Honey Sesame Pork Tenderloin

honey sesame pork tenderloin

I haven’t always been comfortable in the kitchen. Like many areas of my life, this is one where I was a “late bloomer.”

Case in point :: Newly single at 28, I had moved into a {very cool} warehouse apartment. Think “Ghost” {the movie} but without the pottery wheel – or Patrick Swayze.

The apartment was in a part of town that boasted some great restaurants. So why cook!? {I remember one of my brothers visiting my new place and commenting that perhaps turning my kitchen into a library might be a better use of space. I’m sure I punched him in the arm or something. But he was right.}

Not long after, then-boyfriend, now-Husband moved to Toronto – pretty much a mecca of good eating. I joined him there for a few years – where we quickly became known as “the couple without a kitchen” among the maitre’d community. When my work permit ran out, I had a few choices. Pay an arm-and-a-leg to become a “landed immigrant” so I could find another job, move back to the states, or embrace the adventure.

A few of our favorite restaurants hosted cooking classes, so I signed up for as many as I could. Enter my new obsession!

It’s hard to imagine now, but the internet was brand new and there were hardly any resources for finding recipes or learning new techniques. That meant heading to the library or the bookstore and pouring through cookbooks. {Yes, I was THAT person who sat in the bookstore and poured through books for hours. I usually made a nominal purchase out of guilt.}

For the next several years my Christmas or birthday “wish list” consisted almost entirely of cookbooks. At it’s peak, my collection included over 100 {I’m kind of an all-or-nothing gal}.

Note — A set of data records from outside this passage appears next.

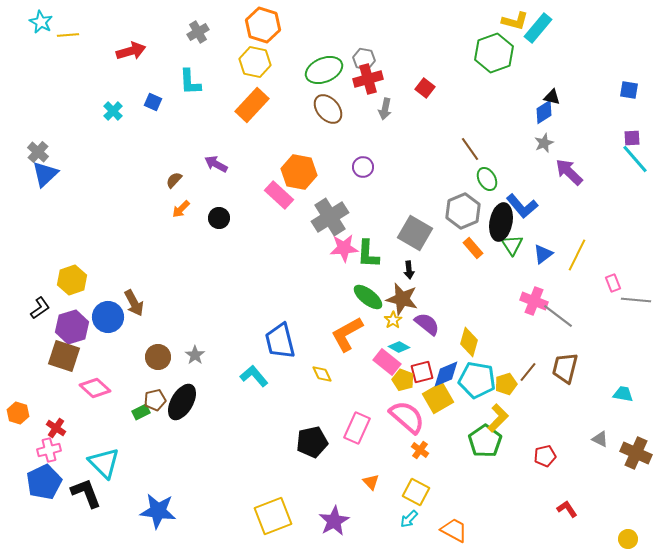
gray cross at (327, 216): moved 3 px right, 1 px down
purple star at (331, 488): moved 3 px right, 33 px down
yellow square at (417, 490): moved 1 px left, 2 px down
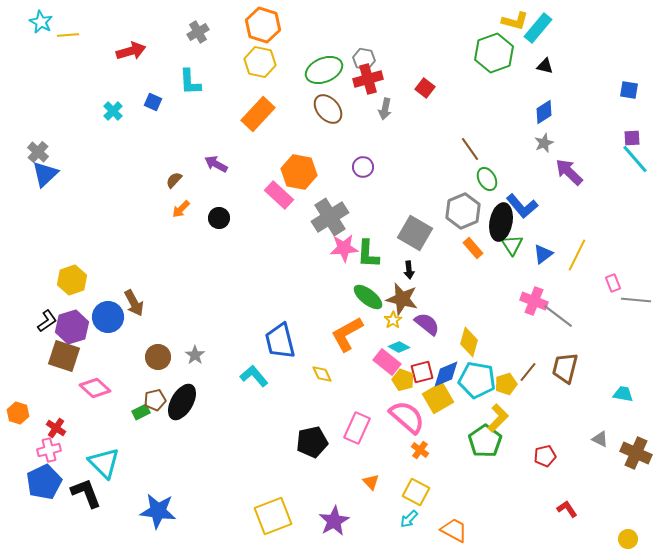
yellow hexagon at (255, 62): moved 5 px right
black triangle at (552, 97): moved 7 px left, 31 px up
orange rectangle at (252, 105): moved 6 px right, 9 px down
black L-shape at (40, 308): moved 7 px right, 13 px down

A good portion of those were Junior League cookbooks from cities around the US. The reason these were favorites was simple :: the recipes were all submitted by real women {moms, women who worked} that loved to entertain. They submitted the dishes they were famous for – tried-and-true recipes that weren’t all that difficult. And several of these compilations were just beautiful to look at.

These dog-eared, sticky and stained cookbooks provided me with our earliest go-to weeknight meals and party food.

Here are my favorites:

Most of my cookbook collection was given away when we did our kitchen remodel. The rest – those books I just can’t part with – are in a box in the basement. These days, my {equally obsessive} food magazine habit and the internet are my sources of inspiration. On occasion though, I’ll enjoy meandering through these books over a cup of coffee or glass of wine.

This Honey Sesame Pork Tenderloin is from “Above and Beyond Parsley,” the follow up to the Kansas City Junior League’s incredibly successful “Beyond Parsley.” It’s easy, comes out perfect every time, and works for a quick weeknight meal or an elegant dinner party.

5.0 from 3 reviews
Honey Sesame Pork Tenderloin
 
Ingredients
  • ¼ cup soy sauce, low sodium
  • 2 cloves garlic minced
  • 1 tablespoon fresh ginger grated
  • ¾ pound pork tenderloin
  • ¼ cup honey
  • 1 cup sesame seeds lightly toasted
Instructions
  1. For marinade: Combine soy sauce, garlic and ginger in a dish just large enough to hold pork tenderloin. {A Ziploc bag works well too.} Add meat, cover and refrigerate for 1 hour, turning several times.
  2. Drain tenderloin and pat dry. Spread honey on a plate and roll meat in it. Spread sesame seeds on another plate and roll honeyed tenderloin in them, coating all over.
  3. Preheat oven to 400 degrees. In a roasting pan, bake pork tenderloin for 20 minutes or until no longer pink at the thickest part. Let meat stand for 5 minutes and slice on the diagonal to serve.